Before going into the specifics of a mega backdoor Roth, it’s good to remember the rules of a regular Roth IRA. As Yahoo Finance noted, your ability to contribute to a Roth 401(k) is not restricted by your income, but it is with a Roth IRA.

If you file taxes as a single person, your Modified Adjusted Gross Income (MAGI) must be under $153,000 for the 2023 tax year to contribute to a Roth IRA, according to the Motley Fool. If you’re married and file jointly, your MAGI must be under $228,000 for the 2023 tax year. The maximum annual contribution for all of your IRAs combined is $6,500 if you’re under age 50 and $7,500 if you’re age 50 or older. Those dollar figures go down as your income rises.

In contrast, the contribution limits for a mega backdoor Roth are much higher. For 2023, total mega backdoor Roth 401(k) contributions are capped at $66,000 for people younger than 50 years old. For people 50 and older, the limit is $73,500 per the Motley Fool. This is the upper limit, however, and doesn’t take into account any matching 401(k) contributions made by your employer, or your own 401(k) contributions.

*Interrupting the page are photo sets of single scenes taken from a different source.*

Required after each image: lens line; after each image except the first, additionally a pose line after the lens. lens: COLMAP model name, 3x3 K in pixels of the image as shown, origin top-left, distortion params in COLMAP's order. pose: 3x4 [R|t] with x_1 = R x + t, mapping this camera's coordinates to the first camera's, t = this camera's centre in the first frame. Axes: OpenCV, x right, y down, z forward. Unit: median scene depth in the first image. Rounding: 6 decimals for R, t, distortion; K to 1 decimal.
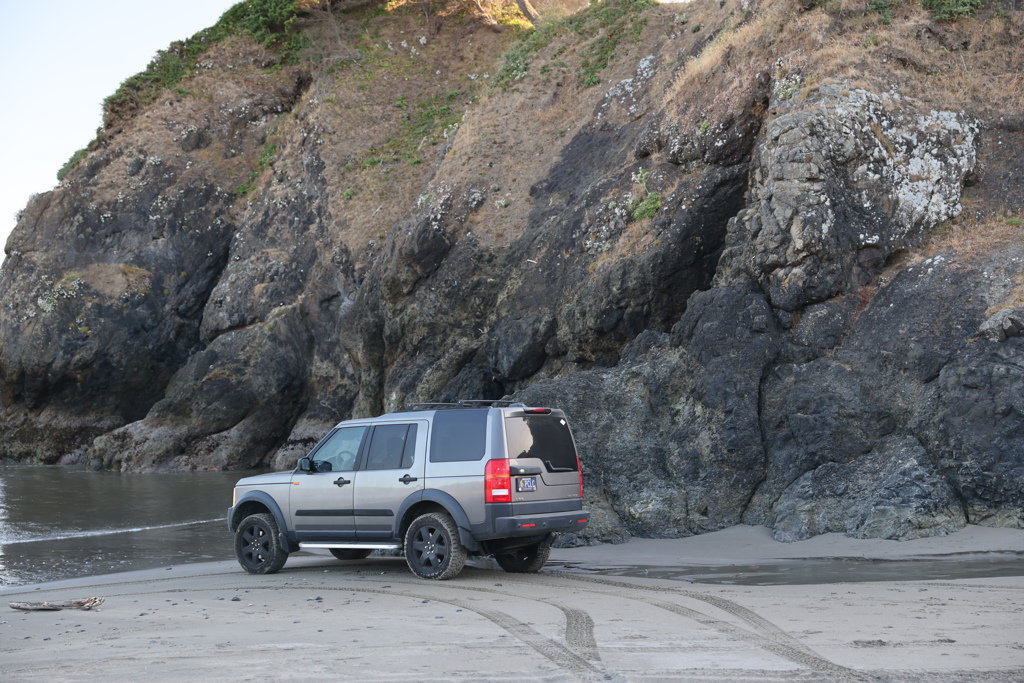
lens RADIAL K [[1443.3, 0, 512.0], [0, 1443.3, 341.5], [0, 0, 1]] dist [0.127900, 0.047409]
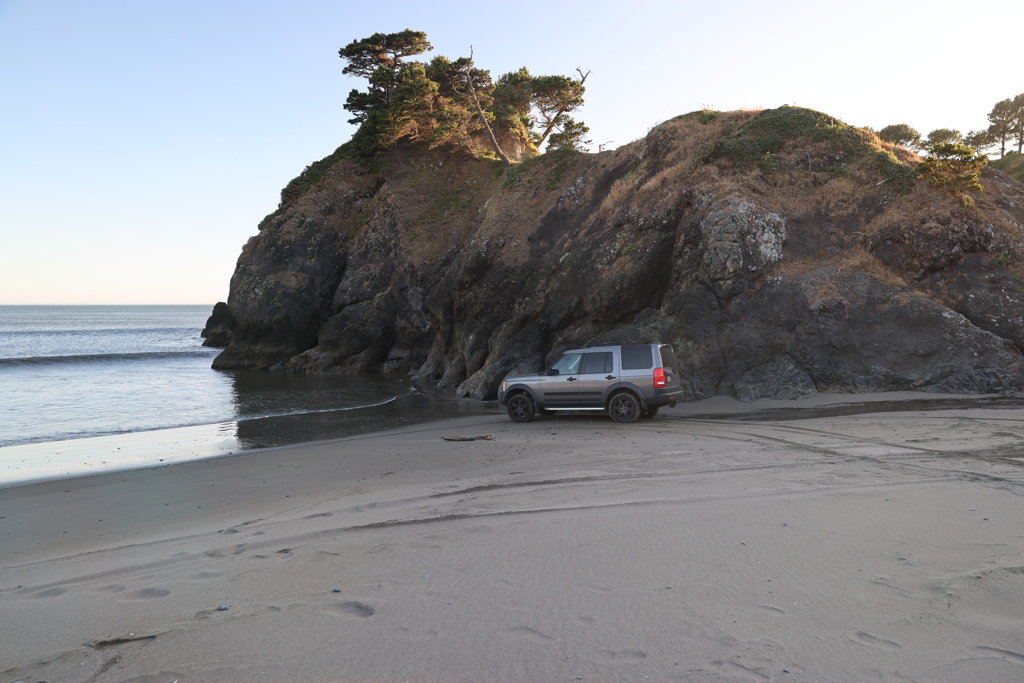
lens RADIAL K [[699.9, 0, 513.4], [0, 699.9, 344.5], [0, 0, 1]] dist [-0.110364, 0.092408]
pose [[0.985544, -0.004927, 0.169346, -0.193745], [-0.003790, 0.998686, 0.051115, -0.003482], [-0.169375, -0.051017, 0.984230, 0.000212]]
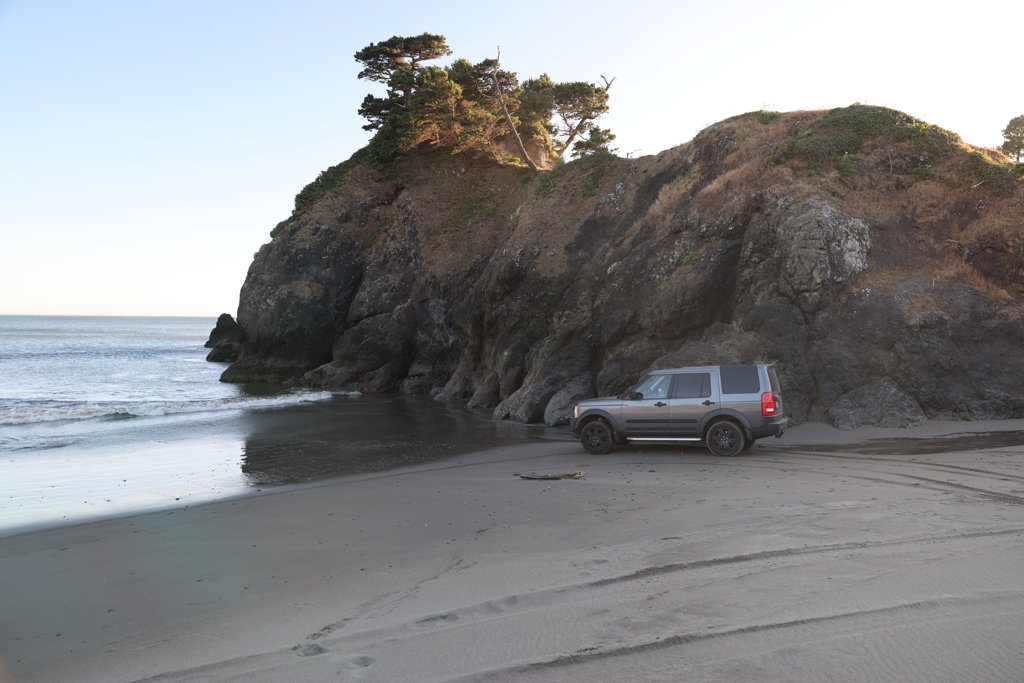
lens RADIAL K [[700.1, 0, 514.9], [0, 700.1, 340.9], [0, 0, 1]] dist [-0.108692, 0.094164]
pose [[0.984918, 0.006999, 0.172882, -0.232362], [-0.011464, 0.999626, 0.024843, -0.001718], [-0.172643, -0.026451, 0.984629, 0.085004]]
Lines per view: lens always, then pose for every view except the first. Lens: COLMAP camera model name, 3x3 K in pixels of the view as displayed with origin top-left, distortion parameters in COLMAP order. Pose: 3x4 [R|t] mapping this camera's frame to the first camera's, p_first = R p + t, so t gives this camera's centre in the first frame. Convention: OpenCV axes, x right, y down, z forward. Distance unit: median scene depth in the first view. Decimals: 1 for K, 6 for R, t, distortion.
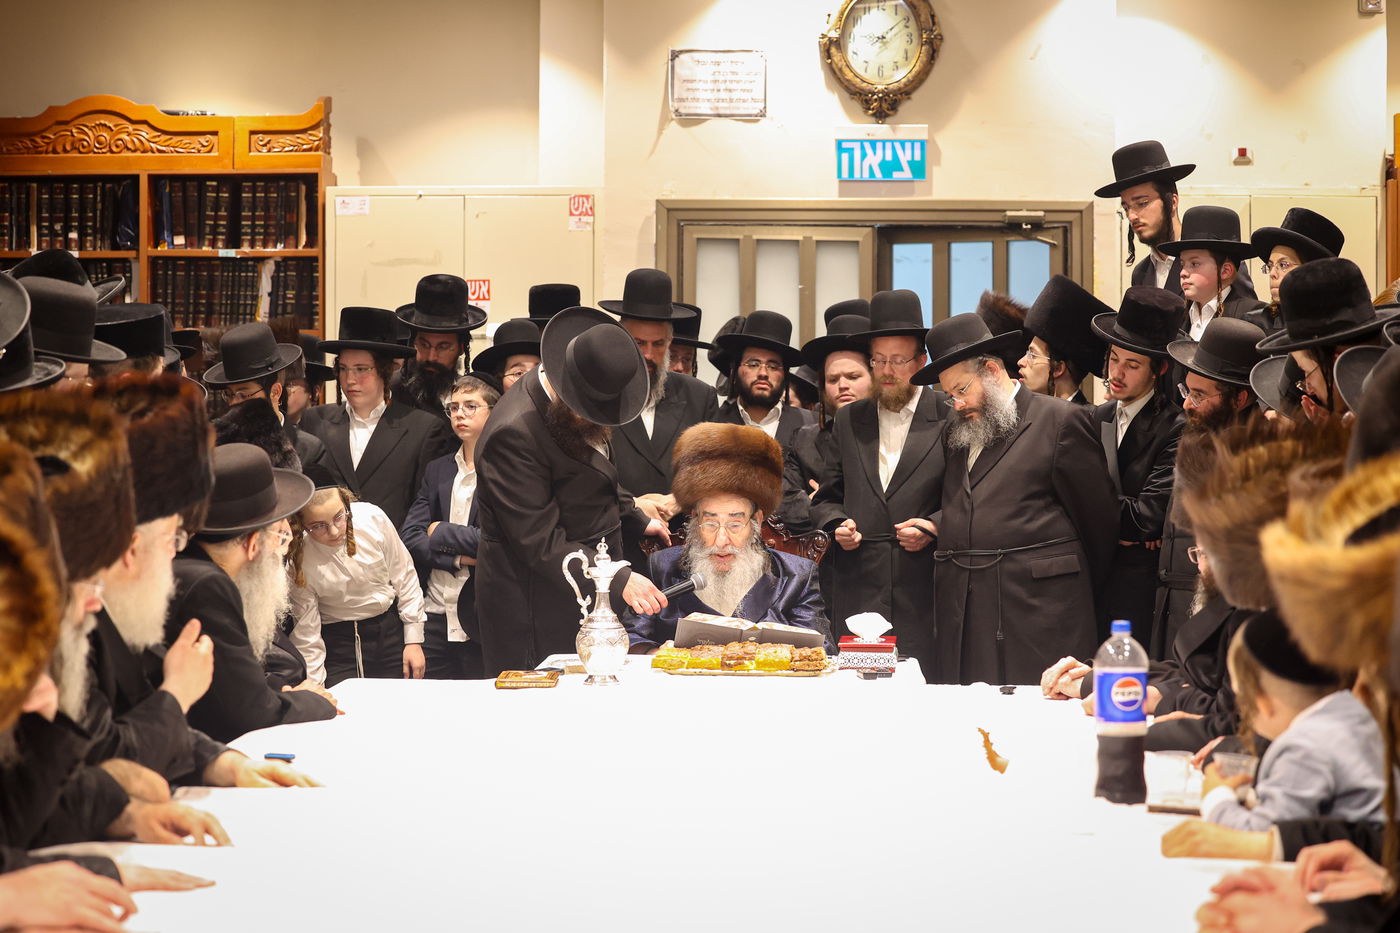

Calculate Your Mega Backdoor Roth Contribution Limit

Calculating your own contribution depends on maximum 401(k) contribution limits and whether your employer offers a matching contribution on your deposits. You should consult with your plan administrator to find out more about how your 401(k) might impact your backdoor Roth IRA contributions. An employer match typically results in a lower contribution limit.

In order to move to a mega backdoor Roth IRA, Motley Fool recommends first maxing out your other retirement savings options. For 2023, you can contribute the maximum pre-tax $22,500 per year to your 401(k) if you are younger than 50. If you’re older than 50, you can contribute $30,000 per year.

Next, make the maximum contribution of $6,500 (or $7,500 if you’re 50 or older) to your traditional IRA account. Also, make sure you have a Roth IRA account opened. You’ll need to roll your 401(k) into a Roth IRA in order to then execute a mega backdoor Roth IRA.

If you make the maximum yearly pre-tax 401(k) contribution of $22,500 (or $30,000 if you’re older than 50), then you will need to subtract that from the mega backdoor Roth IRA limit to get your own mega backdoor Roth contribution limit.

A mega backdoor Roth IRA is a good option if you earn a high income and want another retirement savings vehicle that offers tax-free withdrawals in retirement. But it can be complicated getting all the rules straight, so always consult with your plan administrator first.